Mais il serait dommage de réduire ce livre à sa seule dimension politique, car c'est aussi un formidable bouquin sur le rock, sa créativité, ses ambivalences (sa capacité de transport et de destruction) et le portrait sans affèterie d'un groupe en tournée — on n'est pas loin de Presque célèbre, film assez autobiographique, là encore, de Cameron Crowe. (A titre de clin d'œil final, je signale que, parmi les gens que Martin remercie pour l'aide qu'ils lui ont apportée dans l'écriture de ce roman, figure un certain Lewis Shiner...).
A travers l'extraordinaire épopée d'un groupe de rock — le Nazgûl, dont le nom est inspiré de l'oeuvre de Tolkien —, George Martin dresse une vaste fresque qui retrace l'évolution de l'Amérique à partir de la fin des années 60, ces années marquées par le Viet Nam et par Nixon, partagées entre le pacifisme des hippies et la violence d'organisations révolutionnaires clandestines ou de sectes sataniques...
A l'occasion d'un meurtre qui remue de vieux souvenirs, l'ex-journaliste d'un magazine de rock — qu'il avait fondé avec une bande de copains passionnés, mais qui est devenu avec le succès un journal racoleur de type press people — se lance dans une enquête où il rencontrera tous les acteurs et les témoins de cette époque enfuie. Certains sont devenus de parfaits yuppies, avides de succès et d'argent, d'autres s'accrochent à leurs illusions et poursuivent leur rêve inaccessible, tandis que d'autres encore ne font plus que dériver dans un monde où ils ne trouvent pas leur place... Dans cette enquête au ralenti, sans course-poursuite ni coup de feu, il prend le temps de discuter, d'obtenir les confidences des plus réticents, d'évoquer avec eux les spectres du passé... Martin parvient ainsi à faire revivre l'ensemble d'une époque, avec sa fièvre, son énergie, ses espoirs, ses contradictions... Le contraste avec ce que sont devenus les protagonistes dans les années 80 en fait une chronique douce-amère, nostalgique et lucide, assortie d'une peinture sociologique d'une remarquable ampleur et d'un grand humanisme.

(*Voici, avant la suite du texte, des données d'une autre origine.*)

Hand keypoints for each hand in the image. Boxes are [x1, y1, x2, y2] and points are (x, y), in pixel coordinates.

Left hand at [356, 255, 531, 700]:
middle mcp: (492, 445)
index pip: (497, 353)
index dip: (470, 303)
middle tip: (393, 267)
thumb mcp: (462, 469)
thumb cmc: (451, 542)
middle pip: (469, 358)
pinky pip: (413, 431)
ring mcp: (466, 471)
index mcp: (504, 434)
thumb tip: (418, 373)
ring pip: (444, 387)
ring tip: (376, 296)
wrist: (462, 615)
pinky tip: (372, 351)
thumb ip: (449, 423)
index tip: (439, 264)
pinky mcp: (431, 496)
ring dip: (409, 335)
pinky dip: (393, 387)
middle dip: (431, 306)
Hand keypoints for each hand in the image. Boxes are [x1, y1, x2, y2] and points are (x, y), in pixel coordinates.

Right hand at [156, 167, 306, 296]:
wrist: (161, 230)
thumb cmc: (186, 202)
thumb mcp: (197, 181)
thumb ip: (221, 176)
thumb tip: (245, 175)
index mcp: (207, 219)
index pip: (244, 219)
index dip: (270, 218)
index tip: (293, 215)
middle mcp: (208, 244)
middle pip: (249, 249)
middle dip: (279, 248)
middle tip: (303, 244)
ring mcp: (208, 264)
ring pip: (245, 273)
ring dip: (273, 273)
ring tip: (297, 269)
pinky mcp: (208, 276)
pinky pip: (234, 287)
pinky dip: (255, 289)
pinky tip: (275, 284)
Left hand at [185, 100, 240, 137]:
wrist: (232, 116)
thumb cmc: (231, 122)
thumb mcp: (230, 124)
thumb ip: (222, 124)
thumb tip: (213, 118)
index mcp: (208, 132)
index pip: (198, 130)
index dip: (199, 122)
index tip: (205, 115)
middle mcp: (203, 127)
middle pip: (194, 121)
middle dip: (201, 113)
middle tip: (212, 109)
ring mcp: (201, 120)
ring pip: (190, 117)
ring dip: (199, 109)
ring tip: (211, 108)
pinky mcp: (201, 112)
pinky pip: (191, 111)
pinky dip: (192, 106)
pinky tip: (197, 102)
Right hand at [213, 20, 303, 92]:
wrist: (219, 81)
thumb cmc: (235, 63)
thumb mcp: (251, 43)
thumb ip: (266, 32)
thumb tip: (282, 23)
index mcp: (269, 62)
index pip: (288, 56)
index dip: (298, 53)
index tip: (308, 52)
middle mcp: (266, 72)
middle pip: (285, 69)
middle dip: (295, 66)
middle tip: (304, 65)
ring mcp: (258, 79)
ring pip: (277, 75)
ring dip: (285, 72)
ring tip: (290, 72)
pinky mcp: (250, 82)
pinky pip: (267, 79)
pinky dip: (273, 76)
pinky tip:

Dans la seconde partie, le journaliste devient l'attaché de presse du groupe renaissant. Nous assistons aux répétitions, aux premières tournées... Le Nazgûl semble alors être un groupe d'un autre âge, ressurgissant dans une Amérique devenue trop sage et trop résignée... L'espoir d'un monde meilleur est-il encore possible ? Et le fantastique, dans tout cela ? Sa part est quantitativement mineure, mais symboliquement importante. Ce n'est qu'à la toute fin que se dévoile le complot satanique qui sous-tend cette aventure musicale. Pour l'un des personnages, c'est la musique qui influe sur le monde et non l'inverse. La force diabolique du rock — du « vrai » rock, brutal et sauvage — serait une manière de « réveiller les morts », de secouer cette Amérique endormie, anesthésiée par le matérialisme et la course au succès. Mais à quel prix ? Quel pacte faustien faut-il avoir signé ?
Armageddon Rag est une oeuvre forte et splendide, sombre mais baignée d'une douce ironie et d'une furieuse tendresse... Passons sur l'étiquette Terreur apposée sur la couverture et qui ne rend pas justice à ce roman irrésistible : Armageddon Rag mérite d'être découvert par tous, y compris au-delà des frontières du genre.